Vale of Leven Hibernians
- Full name: Vale of Leven Hibernians Football Club
- Nicknames: the Hibs, Vale Hibs
- Founded: 1881
- Dissolved: 1889
- Ground: Hill Street
| Home colours |

= Vale of Leven Hibernians F.C. =

Association football club in Dunbartonshire, Scotland

Vale of Leven Hibernians Football Club was an association football club based in the town of Alexandria, in the Vale of Leven area of Dunbartonshire, which entered the Scottish Cup in the 1880s.

==History==

The club was founded in 1881 and was admitted as a member of the Scottish Football Association that September. It first entered the Scottish Cup a year later, losing 7–1 to Jamestown.

The club was struck from the register in 1883, but soon re-formed, and re-joined the Scottish FA in 1886. The revived club would play Jamestown in the Scottish Cups of 1887–88 and 1888–89; both ties would prove to be acrimonious. In 1887, after Jamestown won 3–2, the Hibs protested against Jamestown's rough play, alleging that the Hibs "had been treated more like beasts than human beings", one player having a stomach wound 7 inches long. The Scottish Football Association ordered a re-play at the Hibs' ground; after it ended 2–2 on 24 September, a 'proper' replay took place, also in Alexandria, which Jamestown won 3–1.

The Jamestown umpire, Daniel Turner, alleged that he had been attacked by two of the Hibs team that evening. The following week, the two players, Michael Kilcoyne and Edward Redden, plus another club member, were put on trial; the defence was that Turner, who was "much the worse of liquor", had struck the first blow, and Kilcoyne struck him in self-defence after it seemed Turner was pressing the attack. The three were acquitted. It was not the end of the matter; the next month the Scottish Football Association suspended two Hibernian players (Cannon and Connor) for a month, and the Hibs umpire M'Dowd for the season, on the basis that "the game...had more the appearance of a melee than a tie" and M'Dowd was "encouraging the players in ungentlemanly conduct".

In 1888, Jamestown protested after losing 6–1, on the bizarre grounds that the team that has just beaten them was "not a club, and that they had not even eleven members". After the Hibs produced membership cards, the Scottish FA dismissed the protest as "the most absurd one that ever came before the Association", resulting in the Scottish FA admonishing Jamestown.

The victory over Jamestown was the club's only Scottish Cup win; in the second round the club lost 3–1 at home to Methlan Park F.C. of Dumbarton. Methlan Park protested that the Vale Hibs' goal was a foot short of going over the line, and claimed a fourth goal which crossed the goal-line as the referee was signalling for time.
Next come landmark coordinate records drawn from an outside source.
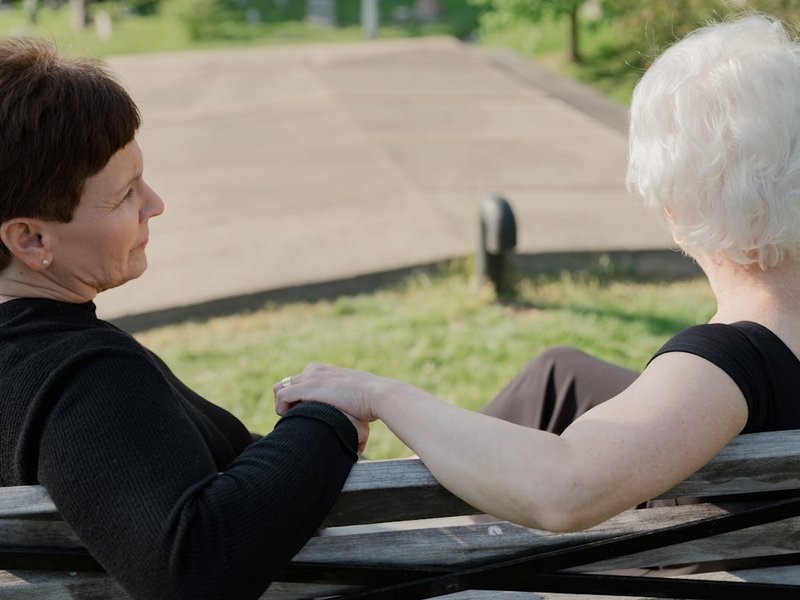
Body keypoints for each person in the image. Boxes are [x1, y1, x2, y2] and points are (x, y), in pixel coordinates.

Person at [274, 14, 800, 536]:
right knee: (560, 372)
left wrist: (381, 394)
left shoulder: (730, 364)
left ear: (678, 211)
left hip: (694, 570)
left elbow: (563, 490)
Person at [0, 38, 369, 600]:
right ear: (31, 238)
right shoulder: (79, 375)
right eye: (125, 195)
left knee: (558, 373)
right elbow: (191, 564)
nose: (155, 204)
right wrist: (328, 420)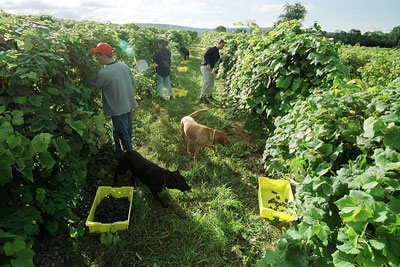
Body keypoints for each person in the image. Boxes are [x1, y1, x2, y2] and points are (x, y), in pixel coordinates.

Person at [90, 42, 138, 158]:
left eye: (97, 55)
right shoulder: (124, 66)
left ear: (103, 55)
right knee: (123, 132)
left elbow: (97, 86)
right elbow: (133, 83)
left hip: (116, 109)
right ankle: (120, 155)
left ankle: (130, 160)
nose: (97, 58)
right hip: (127, 105)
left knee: (123, 137)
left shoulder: (103, 73)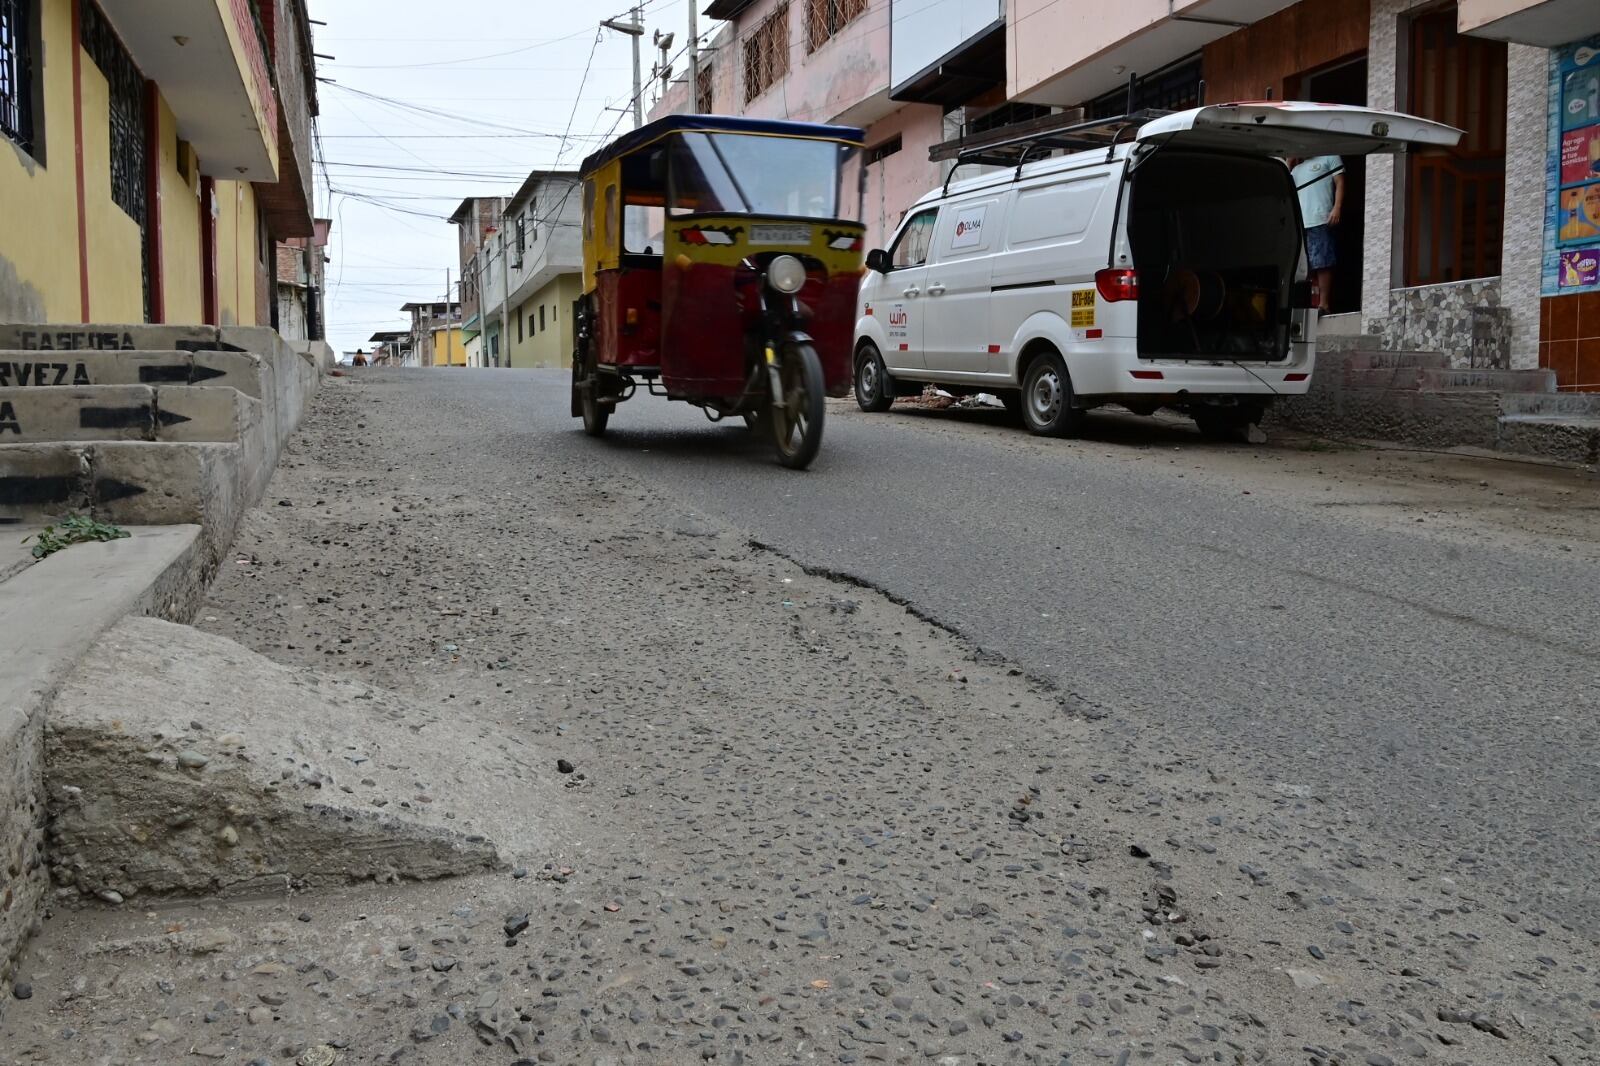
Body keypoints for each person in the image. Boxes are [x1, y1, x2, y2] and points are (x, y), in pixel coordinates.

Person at [1288, 155, 1345, 313]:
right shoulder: (1296, 169)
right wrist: (1288, 163)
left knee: (1323, 262)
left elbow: (1340, 182)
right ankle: (1308, 304)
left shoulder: (1330, 157)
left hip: (1321, 219)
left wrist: (1337, 208)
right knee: (1303, 266)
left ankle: (1324, 304)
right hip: (1301, 223)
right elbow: (1285, 189)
It was the club's last Cup entry.

In December 1888, the clubs met again at Alexandria in the Dumbartonshire Cup. The Vale Hibs had entered twice before, both times conceding 9 goals to Renton in the club's first matches, and, although the club equalized an early Park goal, the visitors scored six in the second half to win 8–1. This seems to have been the final match for the club.

==Colours==

The club's colours were dark green shirts, navy knickers, and red stockings. For 1886–87 the shirts were changed to white.

==Ground==

The club originally played off Bridge Street, and moved to Hill Street on its reformation. For the 1888–89 season, the club moved to a new ground, which was originally part of the old Vale of Leven F.C. ground at North Street Park, and Vale of Leven Wanderers moved into Hill Street.